There was no song anymore. Its light chipper lyrics absented themselves from the stage, abandoning the surroundings to a display of violence and depravity that repainted the walls in brightly colored smears. Children no longer danced, hopped, and skipped around to a lighthearted beat; no longer was there any joy to be had.
The poor victim hadn't had a chance. His attackers had descended upon him like wolves with nary a second thought. It had been so sudden and so brutal that there had barely been a second of warning, just the attack that descended and laid waste to the life that had once been so cheerfully going along its way in singsong.
Happiness had reverberated with abundance, before suffocated and squelched with hunger.
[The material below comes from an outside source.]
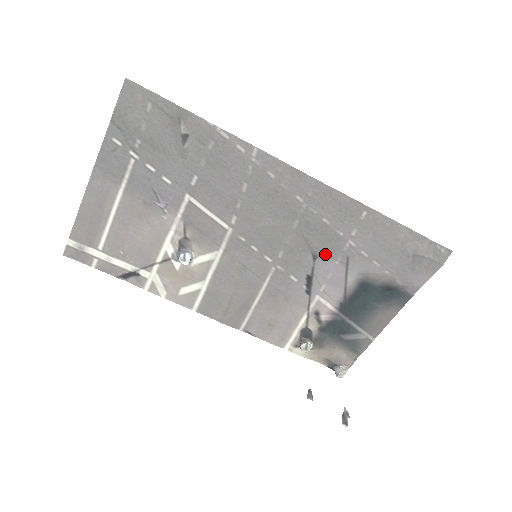
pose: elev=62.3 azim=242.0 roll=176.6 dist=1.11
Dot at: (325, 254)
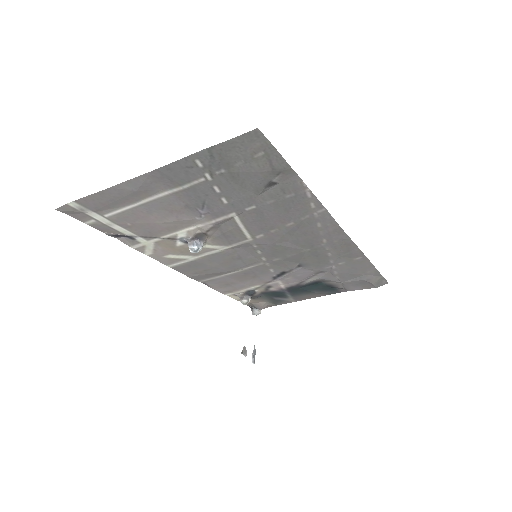
Dot at: (309, 267)
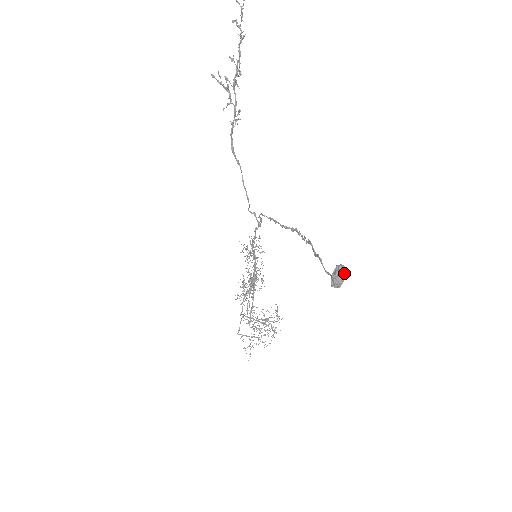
Ravenous, all consuming hunger had assaulted reason, beaten it into submission, pummeled and ground it into the ground until only the irrepressible desire to devour remained, alone and fully in charge.
The smears on the wall brightly shone in their colors, alternating between their deep, penetrating reds and the splattered yellows. Those had begun after the feeding had begun, sprayed about with reckless abandon upon the victim. To “give him flavor,” they had said as they busily stuffed their faces.
His clothing hadn't survived the changes unscathed; few garments could have withstood the changing shape that the boy had undergone, the thickening plumpness that had encapsulated him from his loins to his head, swelling it all into a single round shape. The collar of his shirt seemed to have ripped apart first, though on the whole that garment was merely stretched and untorn; at least until the hungering mob had descended upon him like wolves, leaving it shredded and and in split rags strewn across the floor. The pants on the other hand, were destroyed from the word go, their bottoms torn out by the expanding fleshy form of the boy before his demise.
The scene of the crime was littered with pieces of him, at least those that hadn't been outright devoured before police arrived on the scene. There was barely anything left; the arms and legs that had been the only things to survive shape-wise from his original form had been utterly ravaged; not a piece remained that was bigger than an inch or two. Not a trace remained of anything resembling a person anymore.
And it had all started because the boy had wished. He had wished for everyone to be in love with him. Such a grisly demise and tragedy could have been entirely avoided.
If only.
If only he hadn't wished to be an Oscar Mayer Wiener.